[Page-level text extractions]

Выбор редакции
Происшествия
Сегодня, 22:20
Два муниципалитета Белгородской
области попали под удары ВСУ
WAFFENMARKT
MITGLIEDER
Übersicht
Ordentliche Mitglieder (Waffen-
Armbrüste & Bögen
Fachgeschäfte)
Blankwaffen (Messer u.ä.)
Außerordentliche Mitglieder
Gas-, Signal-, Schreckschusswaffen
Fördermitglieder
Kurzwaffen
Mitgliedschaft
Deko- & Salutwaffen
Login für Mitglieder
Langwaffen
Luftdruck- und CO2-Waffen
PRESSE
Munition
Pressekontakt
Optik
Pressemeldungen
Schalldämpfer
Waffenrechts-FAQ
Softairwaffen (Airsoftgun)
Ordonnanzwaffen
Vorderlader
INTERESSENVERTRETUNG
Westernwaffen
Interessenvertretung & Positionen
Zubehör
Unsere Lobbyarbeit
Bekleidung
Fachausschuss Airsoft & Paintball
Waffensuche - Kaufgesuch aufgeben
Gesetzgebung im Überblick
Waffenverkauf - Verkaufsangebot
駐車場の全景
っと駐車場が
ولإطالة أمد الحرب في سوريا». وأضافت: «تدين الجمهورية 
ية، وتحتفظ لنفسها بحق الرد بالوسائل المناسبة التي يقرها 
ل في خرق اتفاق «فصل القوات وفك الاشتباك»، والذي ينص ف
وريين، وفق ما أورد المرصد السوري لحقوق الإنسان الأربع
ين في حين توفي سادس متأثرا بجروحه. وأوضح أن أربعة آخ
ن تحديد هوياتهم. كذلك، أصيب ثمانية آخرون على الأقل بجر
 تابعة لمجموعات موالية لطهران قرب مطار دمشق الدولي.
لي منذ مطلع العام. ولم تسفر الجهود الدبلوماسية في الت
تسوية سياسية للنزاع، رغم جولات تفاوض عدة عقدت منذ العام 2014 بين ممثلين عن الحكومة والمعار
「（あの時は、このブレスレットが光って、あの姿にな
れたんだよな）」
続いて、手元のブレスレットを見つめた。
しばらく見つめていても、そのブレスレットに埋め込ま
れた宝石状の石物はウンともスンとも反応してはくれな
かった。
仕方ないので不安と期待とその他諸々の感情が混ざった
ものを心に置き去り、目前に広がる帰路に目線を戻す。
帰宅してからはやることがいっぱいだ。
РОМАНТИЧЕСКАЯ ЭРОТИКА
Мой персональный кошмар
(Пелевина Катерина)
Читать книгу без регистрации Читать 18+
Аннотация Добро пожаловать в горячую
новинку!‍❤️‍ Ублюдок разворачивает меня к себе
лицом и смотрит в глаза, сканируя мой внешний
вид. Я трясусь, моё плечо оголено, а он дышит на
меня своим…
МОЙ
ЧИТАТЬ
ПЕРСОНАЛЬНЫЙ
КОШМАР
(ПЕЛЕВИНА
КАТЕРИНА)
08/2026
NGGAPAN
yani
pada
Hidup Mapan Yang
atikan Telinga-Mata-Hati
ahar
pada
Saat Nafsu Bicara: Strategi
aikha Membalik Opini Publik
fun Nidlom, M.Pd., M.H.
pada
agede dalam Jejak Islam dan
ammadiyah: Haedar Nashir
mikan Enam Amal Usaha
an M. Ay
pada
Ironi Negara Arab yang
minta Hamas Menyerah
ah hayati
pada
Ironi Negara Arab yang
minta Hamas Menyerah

* [PROBLEM REQUIREMENTS] Each line shown above needs to be transcribed exactly.

* [TASK RESULT]
Выбор редакции
Происшествия
Сегодня, 22:20
Два муниципалитета Белгородской
области попали под удары ВСУ
WAFFENMARKT
MITGLIEDER
Übersicht
Ordentliche Mitglieder (Waffen-
Armbrüste & Bögen
Fachgeschäfte)
Blankwaffen (Messer u.ä.)
Außerordentliche Mitglieder
Gas-, Signal-, Schreckschusswaffen
Fördermitglieder
Kurzwaffen
Mitgliedschaft
Deko- & Salutwaffen
Login für Mitglieder
Langwaffen
Luftdruck- und CO2-Waffen
PRESSE
Munition
Pressekontakt
Optik
Pressemeldungen
Schalldämpfer
Waffenrechts-FAQ
Softairwaffen (Airsoftgun)
Ordonnanzwaffen
Vorderlader
INTERESSENVERTRETUNG
Westernwaffen
Interessenvertretung & Positionen
Zubehör
Unsere Lobbyarbeit
Bekleidung
Fachausschuss Airsoft & Paintball
Waffensuche - Kaufgesuch aufgeben
Gesetzgebung im Überblick
Waffenverkauf - Verkaufsangebot
駐車場の全景
っと駐車場が
ولإطالة أمد الحرب في سوريا». وأضافت: «تدين الجمهورية 
ية، وتحتفظ لنفسها بحق الرد بالوسائل المناسبة التي يقرها 
ل في خرق اتفاق «فصل القوات وفك الاشتباك»، والذي ينص ف
وريين، وفق ما أورد المرصد السوري لحقوق الإنسان الأربع
ين في حين توفي سادس متأثرا بجروحه. وأوضح أن أربعة آخ
ن تحديد هوياتهم. كذلك، أصيب ثمانية آخرون على الأقل بجر
 تابعة لمجموعات موالية لطهران قرب مطار دمشق الدولي.
لي منذ مطلع العام. ولم تسفر الجهود الدبلوماسية في الت
تسوية سياسية للنزاع، رغم جولات تفاوض عدة عقدت منذ العام 2014 بين ممثلين عن الحكومة والمعار
「（あの時は、このブレスレットが光って、あの姿にな
れたんだよな）」
続いて、手元のブレスレットを見つめた。
しばらく見つめていても、そのブレスレットに埋め込ま
れた宝石状の石物はウンともスンとも反応してはくれな
かった。
仕方ないので不安と期待とその他諸々の感情が混ざった
ものを心に置き去り、目前に広がる帰路に目線を戻す。
帰宅してからはやることがいっぱいだ。
РОМАНТИЧЕСКАЯ ЭРОТИКА
Мой персональный кошмар
(Пелевина Катерина)
Читать книгу без регистрации Читать 18+
Аннотация Добро пожаловать в горячую
новинку!‍❤️‍ Ублюдок разворачивает меня к себе
лицом и смотрит в глаза, сканируя мой внешний
вид. Я трясусь, моё плечо оголено, а он дышит на
меня своим…
МОЙ
ЧИТАТЬ
ПЕРСОНАЛЬНЫЙ
КОШМАР
(ПЕЛЕВИНА
КАТЕРИНА)
08/2026
NGGAPAN
yani
pada
Hidup Mapan Yang
atikan Telinga-Mata-Hati
ahar
pada
Saat Nafsu Bicara: Strategi
aikha Membalik Opini Publik
fun Nidlom, M.Pd., M.H.
pada
agede dalam Jejak Islam dan
ammadiyah: Haedar Nashir
mikan Enam Amal Usaha
an M. Ay
pada
Ironi Negara Arab yang
minta Hamas Menyerah
ah hayati
pada
Ironi Negara Arab yang
minta Hamas Menyerah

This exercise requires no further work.